Но что тогда будет с Лукашиным и Худяковым? Они-то уж тогда наверняка пойдут ко дну… Знал не знал, ведал не ведал… Должен был знать!
Подрезов собрал все свои силы, какие у него были, встал.
– Лукашин роздал хлеб с моего разрешения. Я приказал.
Постоял, помолчал немного, вглядываясь в ошеломленный зал, и забил последний гвоздь:
– Про худяковские поля здесь говорили. Знал. Все знал. Иначе какой я, к дьяволу, хозяин района, ежели не знал, что у меня под носом делается?..
4
Ему казалось, что он ни на минуту не сомкнул глаз – такой зуд разыгрался у него в теле на нынешний закат, – но на самом деле он спал. Вокруг было темно. Ни один плакат не светился на стенах, а в соседней комнате за неплотно прикрытыми дверями горела уже лампа.
Он надел на себя нательную рубаху, брюки – все сорвал в беспамятстве, тихонько встал. Босые, все еще разгоряченные зудом ноги с великим блаженством ощутили под собой прохладу заскрипевших половиц.
Софья встретила его у дверец с лампой в руке – она, как всегда, сидела на часах и ждала его пробуждения.
Он подошел к столу, посмотрел на тикающий будильник.
– Ого! Пол-одиннадцатого. – И тут, обернувшись к жене, он второй раз за вечер увидел испуг в ее темных, по-птичьи округленных глазах.
– Я не знала, как и быть. Ты ничего не сказал, будить тебя или нет…
Он сел к столу, запустил руки в свои мягкие, изрядно поредевшие волосы, а она продолжала стоять перед ним, большая, грузная, не сводя с него настороженного взгляда, и это взорвало его:
– Чего стоишь? В денщиках ты у меня, что ли?
– Я думала, на стол подавать…
– Думала! Сядь, говорю. Некуда больше торопиться.
Софья села. Села как-то неуверенно, на край стула, как будто не у себя дома, а в гостях или, еще вернее сказать, на приеме у большого начальства. И он глядел-глядел на ее большие работящие руки, покорно лежавшие на коленях, на ее полуопущенную голову в буйном курчавом волосе с проседью, на ее широкое, вечно залитое, как у молодки, густым румянцем лицо, и вдруг обручем перехватило ему горло.

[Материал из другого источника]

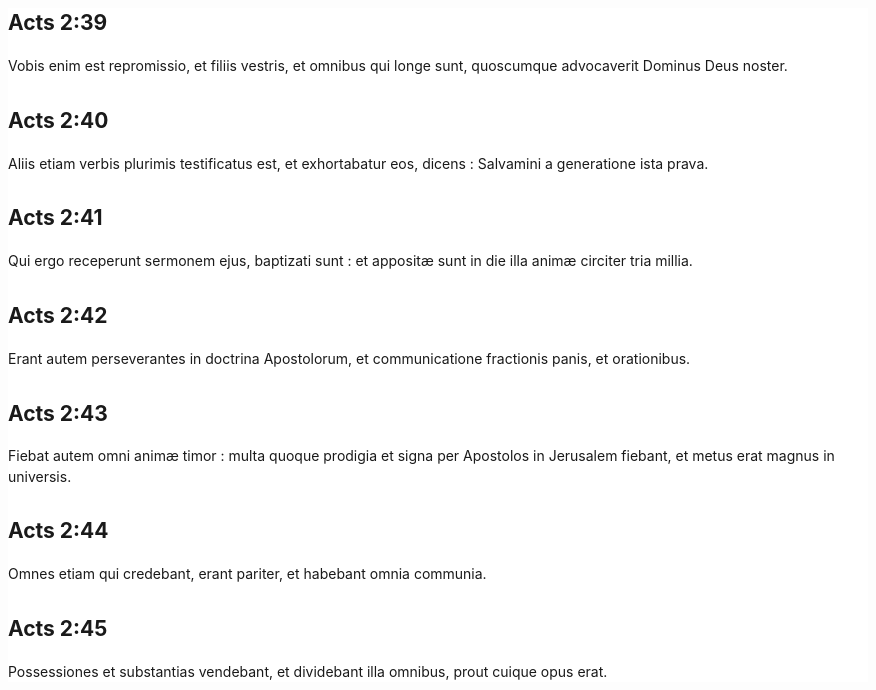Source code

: 
<a id="orgbc88c28"></a>

## Acts 2:39

Vobis enim est repromissio, et filiis vestris, et omnibus qui longe sunt, quoscumque advocaverit Dominus Deus noster.


<a id="org8a30f2f"></a>

## Acts 2:40

Aliis etiam verbis plurimis testificatus est, et exhortabatur eos, dicens : Salvamini a generatione ista prava.


<a id="org6cf2fa3"></a>

## Acts 2:41

Qui ergo receperunt sermonem ejus, baptizati sunt : et appositæ sunt in die illa animæ circiter tria millia.


<a id="orgc1ea34f"></a>

## Acts 2:42

Erant autem perseverantes in doctrina Apostolorum, et communicatione fractionis panis, et orationibus.


<a id="org2d20103"></a>

## Acts 2:43

Fiebat autem omni animæ timor : multa quoque prodigia et signa per Apostolos in Jerusalem fiebant, et metus erat magnus in universis.


<a id="org9a202c1"></a>

## Acts 2:44

Omnes etiam qui credebant, erant pariter, et habebant omnia communia.


<a id="orgbac427b"></a>

## Acts 2:45

Possessiones et substantias vendebant, et dividebant illa omnibus, prout cuique opus erat.


<a id="org634a717"></a>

Боже мой, боже мой! Кто только сегодня не шерстил его, в чем только его не обвиняли! Задавил, согнул, зажал в кулак… А что бы могла сказать о нем вот эта женщина, его жена? Какой счет она могла предъявить ему?
После смерти Елены он дал себе слово: не жениться. И лет пять – ни-ни, ни на одну молодую женщину не посмотрел. Потом – он уже работал инструктором в райкоме – от него уехала в город к своей дочери старушонка, которая вела его хозяйство и ухаживала за детьми, и тут – хочешь не хочешь – пришлось обратиться за помощью к вдове-соседке.
Софья пришла. Все прибрала, все перемыла – ни квартиру, ни детей не узнать. А потом как-то он вернулся из командировки да увидел ее – пол на кухне моет, – большая, сильная, с высоко подоткнутым подолом баба вся в жарком, малиновом цвету, и прахом пошли зароки…
Вот так он и стал жить с женщиной, которая была старше его на семь лет.
Каждый месяц он приносил домой зарплату, выкладывал на стол – распоряжайся как знаешь, корми семью, – иногда, возвращаясь из поездки по колхозам, привозил какие-нибудь продуктишки: мясо, масло, свежие овощи… А еще что? Еще какое внимание оказывал жене? Был ли он хоть раз с женой в клубе – в кино, на торжественном вечере в честь Октября или Первого мая? Служащие райцентра в праздники ходят друг к другу в гости – с женами, с детьми. Он с Софьей вместе – никогда. А чтобы забежать в магазин да купить какой-нибудь подарок или привезти покупку из города – нет, это ему и в голову никогда не приходило.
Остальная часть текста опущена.